If you just need to turn on an LED, then not much of a circuit is needed. If you have the LED datasheet you should be able to find out what the forward current and voltage drop will be, but if you're like me and have a large pile of LEDs and no known part numbers, then a little guestimation is in order. Depending upon how "high brightness" your LEDs claim to be, the voltage drop will be somewhere between 2 and 4 volts for a typical through hole LED. This voltage is really dependent on how much current is flowing through the LED. For any application involving a low current indication LED, I typically assume that 2 volts will be spent on a single LED - 3volts for my brighter whites. The actual brightness is then set by how much current you generate with a series resistor. This schematic shows the simplest way to power an LED. There is some voltage source Vcc and a series resistor R. The exact current through this LED can be found as such:

ILED = VR / 1kΩ;  VR = VCC - VLED

But guessing a 2V drop on the LED, it can be estimated as:

ILED = (VCC - 2) / 1kΩ

## A Better Current Source

The simple LED driver shown above is suitable for most of my applications, but when high brightness and power consumption are a concern, a better design should be used. There are many ways to create a current source, most of which use some form of transistor based current mirror. These were the industry standard for a long time, but people are finally learning how much more efficient MOSFETs (a voltage controlled device) are over the more common BJT (a current controlled device). Not only that, but I think FETs are easier to use.

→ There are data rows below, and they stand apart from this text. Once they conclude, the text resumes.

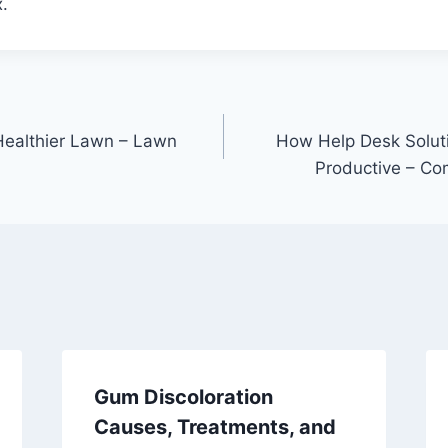
.
 Healthier Lawn – Lawn
How Help Desk Solut
Productive – Co
Gum Discoloration
Causes, Treatments, and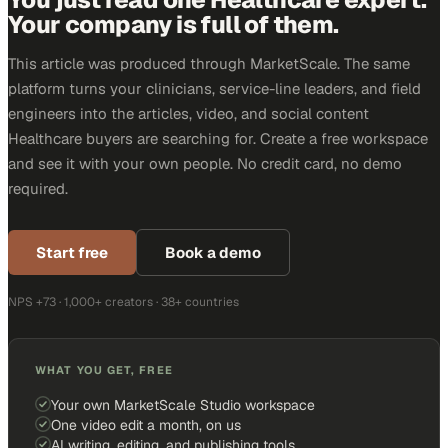
Your company is full of them.
This article was produced through MarketScale. The same
platform turns your clinicians, service-line leaders, and field
engineers into the articles, video, and social content
Healthcare buyers are searching for. Create a free workspace
and see it with your own people. No credit card, no demo
required.
Start free
Book a demo
NPS +73 · 1,000+ creators · 38+ countries
WHAT YOU GET, FREE
Your own MarketScale Studio workspace
One video edit a month, on us
AI writing, editing, and publishing tools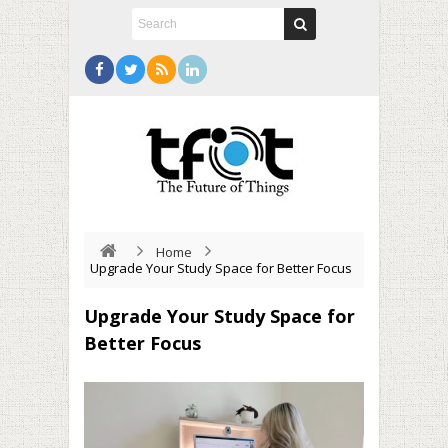
Home
Upgrade Your Study Space for Better Focus
Upgrade Your Study Space for
Better Focus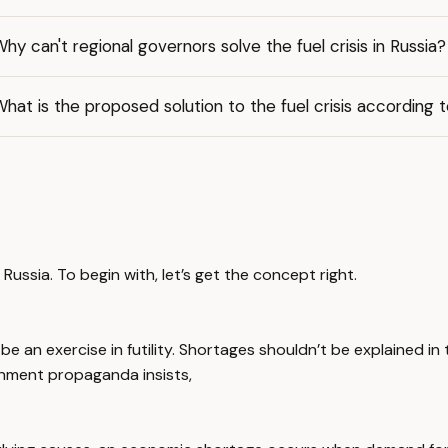
hy can't regional governors solve the fuel crisis in Russia?
hat is the proposed solution to the fuel crisis according 
 Russia. To begin with, let’s get the concept right.
e an exercise in futility. Shortages shouldn’t be explained in
ernment propaganda insists,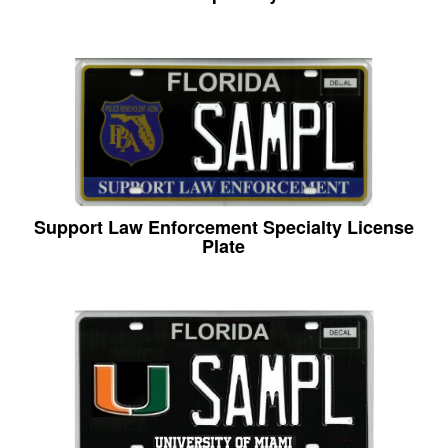
Support Law Enforcement Specialty License
Plate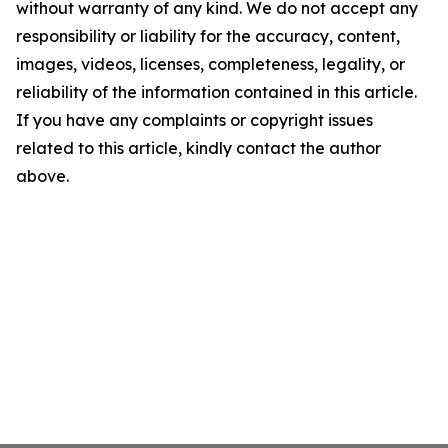
without warranty of any kind. We do not accept any
responsibility or liability for the accuracy, content,
images, videos, licenses, completeness, legality, or
reliability of the information contained in this article.
If you have any complaints or copyright issues
related to this article, kindly contact the author
above.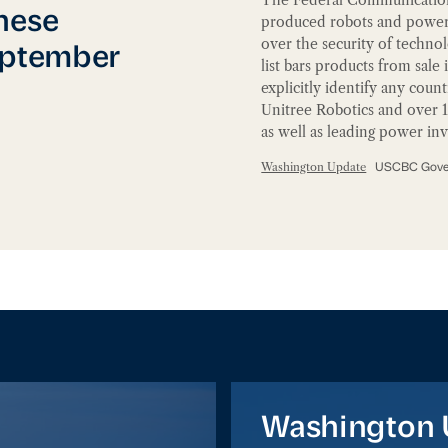
ead of September Visit
nese
produced robots and power i
over the security of techno
eptember
list bars products from sale
explicitly identify any coun
Unitree Robotics and over 
as well as leading power i
Washington Update
USCBC Gover
Washington Update
Washington 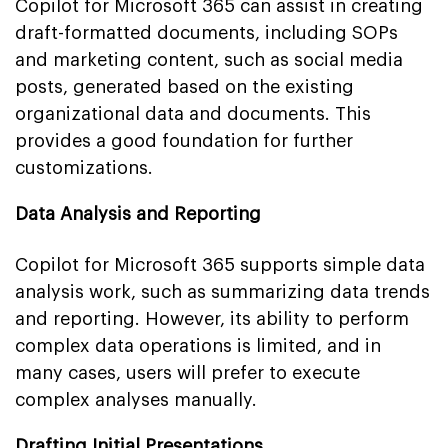
Copilot for Microsoft 365 can assist in creating
draft-formatted documents, including SOPs
and marketing content, such as social media
posts, generated based on the existing
organizational data and documents. This
provides a good foundation for further
customizations.
Data Analysis and Reporting
Copilot for Microsoft 365 supports simple data
analysis work, such as summarizing data trends
and reporting. However, its ability to perform
complex data operations is limited, and in
many cases, users will prefer to execute
complex analyses manually.
Drafting Initial Presentations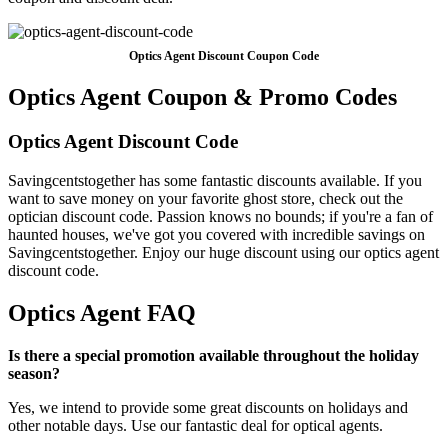
Optics Agent Discount Coupon Code
Optics Agent Coupon & Promo Codes
Optics Agent Discount Code
Savingcentstogether has some fantastic discounts available. If you
want to save money on your favorite ghost store, check out the
optician discount code. Passion knows no bounds; if you're a fan of
haunted houses, we've got you covered with incredible savings on
Savingcentstogether. Enjoy our huge discount using our optics agent
discount code.
Optics Agent FAQ
Is there a special promotion available throughout the holiday
season?
Yes, we intend to provide some great discounts on holidays and
other notable days. Use our fantastic deal for optical agents.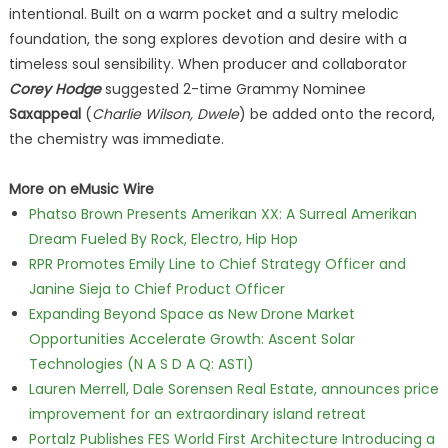
intentional. Built on a warm pocket and a sultry melodic
foundation, the song explores devotion and desire with a
timeless soul sensibility. When producer and collaborator
Corey Hodge
suggested 2-time Grammy Nominee
Saxappeal
(
Charlie Wilson, Dwele
) be added onto the record,
the chemistry was immediate.
More on eMusic Wire
Phatso Brown Presents Amerikan XX: A Surreal Amerikan
Dream Fueled By Rock, Electro, Hip Hop
RPR Promotes Emily Line to Chief Strategy Officer and
Janine Sieja to Chief Product Officer
Expanding Beyond Space as New Drone Market
Opportunities Accelerate Growth: Ascent Solar
Technologies (N A S D A Q: ASTI)
Lauren Merrell, Dale Sorensen Real Estate, announces price
improvement for an extraordinary island retreat
Portalz Publishes FES World First Architecture Introducing a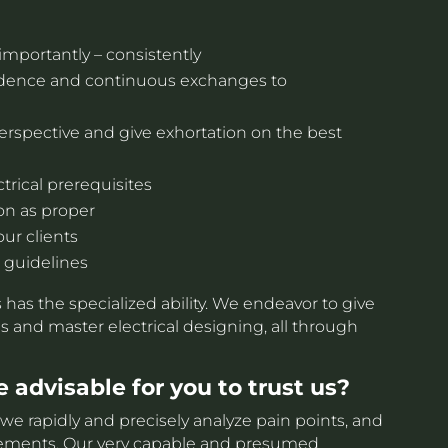
importantly – consistently
ndence and continuous exchanges to
erspective and give exhortation on the best
trical prerequisites
on as proper
our clients
 guidelines
ts has the specialized ability. We endeavor to give
s and master electrical designing, all through
 advisable for you to trust us?
e rapidly and precisely analyze pain points, and
ngements. Our very capable and presumed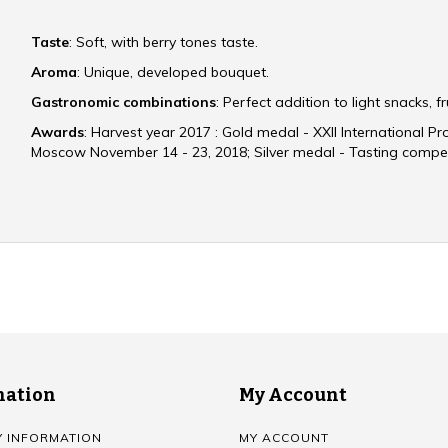
Taste
: Soft, with berry tones taste.
Aroma
: Unique, developed bouquet.
Gastronomic combinations
: Perfect addition to light snacks, fr
Awards
: Harvest year 2017 : Gold medal - XXII International P
Moscow November 14 - 23, 2018; Silver medal - Tasting compet
mation
My Account
Y INFORMATION
MY ACCOUNT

In the following circuit, a logic level MOSFET is used in combination with a standard NPN BJT. The "logic level" description of the FET means that a smaller voltage is required to fully "turn it on" at the gate. Some FETs will require a large voltage at the gate and a type of charge pump is required to do so from lower voltage sources such as a microcontroller. The resistor R1 is used to "pull up" the FET gate to the supply voltage. When this happens, the FET drain and source are effectively shorted allowing current to flow through the LEDs and R2. This is where the BJT transistor Q1 comes into play. The base of the transistor won't want to go higher than some set voltage: Vbe. This value can vary among transistors, but I have found it to be 0.6V for a standard 2N3904 NPN BJT. At this voltage, Q1 will also "turn on" and allow current to flow through Q1, stealing voltage from the gate of Q2. With less voltage at the gate of Q2, it begins to "turn off." These two transistors will battle back and forth to be in the on state, effectively creating a constant current source through the LEDs.

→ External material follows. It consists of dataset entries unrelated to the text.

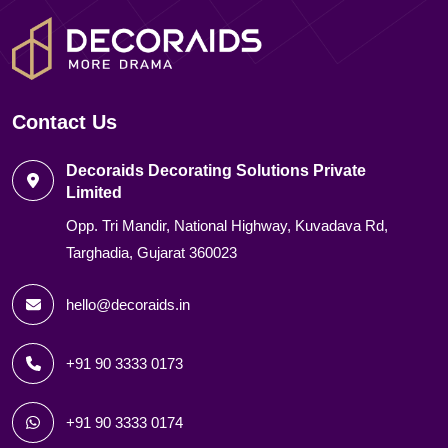
Contact Us
Decoraids Decorating Solutions Private
Limited
Opp. Tri Mandir, National Highway, Kuvadava Rd,
Targhadia, Gujarat 360023
hello@decoraids.in
+91 90 3333 0173
+91 90 3333 0174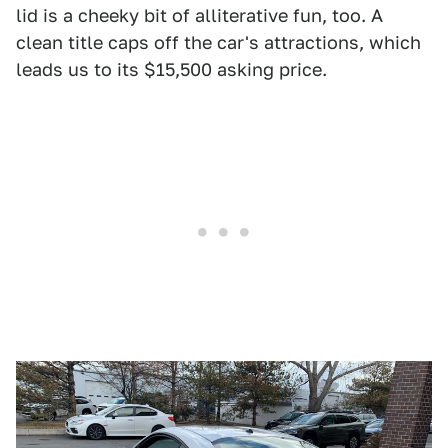
lid is a cheeky bit of alliterative fun, too. A
clean title caps off the car's attractions, which
leads us to its $15,500 asking price.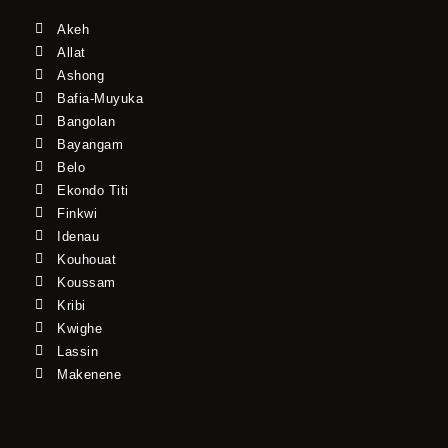
Akeh
Allat
Ashong
Bafia-Muyuka
Bangolan
Bayangam
Belo
Ekondo Titi
Finkwi
Idenau
Kouhouat
Koussam
Kribi
Kwighe
Lassin
Makenene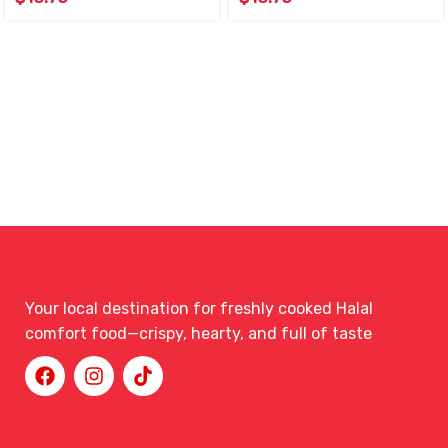
Your local destination for freshly cooked Halal
comfort food—crispy, hearty, and full of taste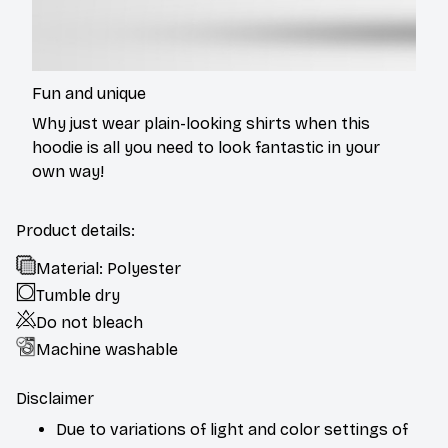
Fun and unique
Why just wear plain-looking shirts when this
hoodie is all you need to look fantastic in your
own way!
Product details:
Material: Polyester
Tumble dry
Do not bleach
Machine washable
Disclaimer
Due to variations of light and color settings of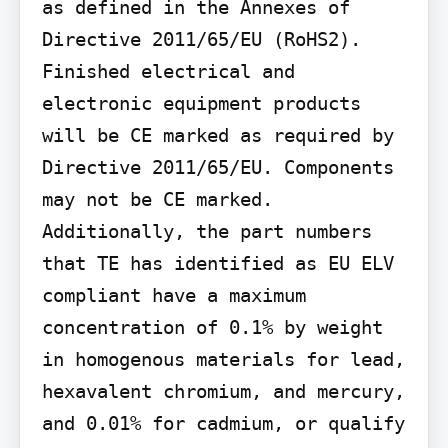
as defined in the Annexes of 
Directive 2011/65/EU (RoHS2). 
Finished electrical and 
electronic equipment products 
will be CE marked as required by 
Directive 2011/65/EU. Components 
may not be CE marked. 
Additionally, the part numbers 
that TE has identified as EU ELV 
compliant have a maximum 
concentration of 0.1% by weight 
in homogenous materials for lead, 
hexavalent chromium, and mercury, 
and 0.01% for cadmium, or qualify 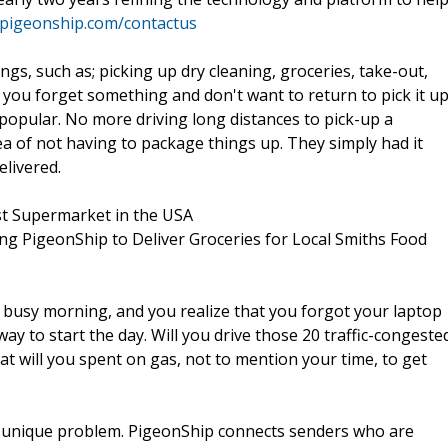
.pigeonship.com/contactus
gs, such as; picking up dry cleaning, groceries, take-out,
you forget something and don't want to return to pick it up
opular. No more driving long distances to pick-up a
idea of not having to package things up. They simply had it
elivered.
t Supermarket in the USA
ining PigeonShip to Deliver Groceries for Local Smiths Food
 a busy morning, and you realize that you forgot your laptop
y to start the day. Will you drive those 20 traffic-congeste
at will you spent on gas, not to mention your time, to get
 so unique problem. PigeonShip connects senders who are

I have included my results from using this circuit with a 12V supply and three high brightness white LEDs in series. The obtained values using different resistors are shown. The limitations of this circuit are the supply voltage Vcc and characteristics of Q2, namely current Id. In addition, if the voltage supply Vcc cannot be greater than the rate gate voltage of Q2. If so, a resistive voltage divider or zener diode should be used to limit the voltage seen at the gate. Another thing to consider is the power being dissipated in R2. With the currents listed not a lot of power is drawn; however, if a few LED strings were used in parallel, the current draw and power dissipation would increase. The given calculation for I LED is based on the equations obtained from plotting the data points of R2 vs I LED. A simple estimate is:

ILED = 0.6V / R2 which is Q1VBE / R2

The power dissipated in R2 can also be estimated as:

0.36 / R2 which is Q1VBE2  / R2  ... (P = V2 / R)

As the current increases, so will the voltage drop across the LEDs. At some point, this will cause the voltage drop across R2 to decrease which will alter the given equations. This is not to say that more current cannot be sourced, but actual measurements should be taken to avoid a gross over or under estimation.